Both Rekha and Rosy are located on the fringe of society as precarious sex workers who are disenfranchised from political rights due to illegitimacy and stigmatisation. In the case of Rosy, there is a rejection of the reproductive labour she offers to obtain the love and acceptance of her family. The desire to provide the care labour required by her aging parents is obstructed, and she is excluded from her sister’s wedding despite having funded it. Through monetary transactions, she attempts to mend these irretrievably broken social bonds. Though sex work generates income, Rosy remains dispossessed; she does not own her economic independence, and it never becomes a source of pride or political autonomy. She remains trapped in a cycle of patriarchal disciplining and punishment through impositions of sexual morality and normativity that are inextricably linked to family honour and exercised via shaming and social exclusion. Rosy has internalised the punitive idea that her earnings through exchange of sexual labour do not rightly belong to her; she uses them to repair family bonds and as a bargaining chip to access otherwise forbidden social spaces but fails in this too.

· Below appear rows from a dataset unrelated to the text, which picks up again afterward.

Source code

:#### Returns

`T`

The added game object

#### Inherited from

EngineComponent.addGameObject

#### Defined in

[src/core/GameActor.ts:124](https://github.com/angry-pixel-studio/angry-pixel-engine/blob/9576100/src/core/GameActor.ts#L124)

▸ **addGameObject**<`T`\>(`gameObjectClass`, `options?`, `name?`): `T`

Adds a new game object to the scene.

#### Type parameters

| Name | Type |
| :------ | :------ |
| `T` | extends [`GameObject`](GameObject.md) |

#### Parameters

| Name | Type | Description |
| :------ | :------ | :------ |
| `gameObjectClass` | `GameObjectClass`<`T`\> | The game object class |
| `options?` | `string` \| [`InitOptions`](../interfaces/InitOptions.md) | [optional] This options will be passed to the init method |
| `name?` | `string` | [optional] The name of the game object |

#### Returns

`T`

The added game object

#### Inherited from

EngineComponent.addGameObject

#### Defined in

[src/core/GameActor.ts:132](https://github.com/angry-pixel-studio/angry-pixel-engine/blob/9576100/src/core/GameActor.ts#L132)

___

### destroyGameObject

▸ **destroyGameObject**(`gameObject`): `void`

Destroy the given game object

In India Cabaret, there are numerous instances when the moral threat posed by bar dancers and sex workers is clearly defined. The film highlights the distinction between different kinds of reproductive labour, contrasting interviews with sex workers and traditional housewives of clients who frequent the Meghraj. While the sex workers dream of stable families and respect in society, the housewives imprisoned in the domestic sphere dream of freedom and travel. At one point, the sex workers complain that men in the working-class suburban neighbourhood eve-tease and harass them, and over the course of the film, we see that the presence of a film crew makes locals suspect them of filming porn on-site, and the threat of eviction becomes very real.
Nair’s documentary itself rests on the margins of parallel cinema in India; it offers a bold depiction of sex work and striptease cabaret because as an early feminist documentary on sex work, the narrative is not driven by the “saviour complex” or viewed through the lens of non-governmental organisations (NGOs) and their depiction of this demographic as rehabilitation and rescue projects. Instead, Nair takes as inspiration the French cinema verité documentaries that emphasise the filming of "reality as it appears," rather than relying on extraneous modifications such as voiceovers, scripted dialogues, montage or sound.
Moreover, unlike other parallel cinema from the ‘80s in India, Nair’s film about sex workers was not funded by the government, allowing her to follow a different trajectory than the didactic narratives found in feminist documentaries like those by the Yugantar Film Collective from the same period. This aspect positions Nair’s observational documentary on cabaret dancers and sex workers quite uniquely. Within a decade following the making of India Cabaret, Mira Nair’s feminist contestation and the consequent censorship of the on-screen portrayal of women’s sexuality in Kama Sutra: A Tale of Love (1996) would become a well-known polemic in India.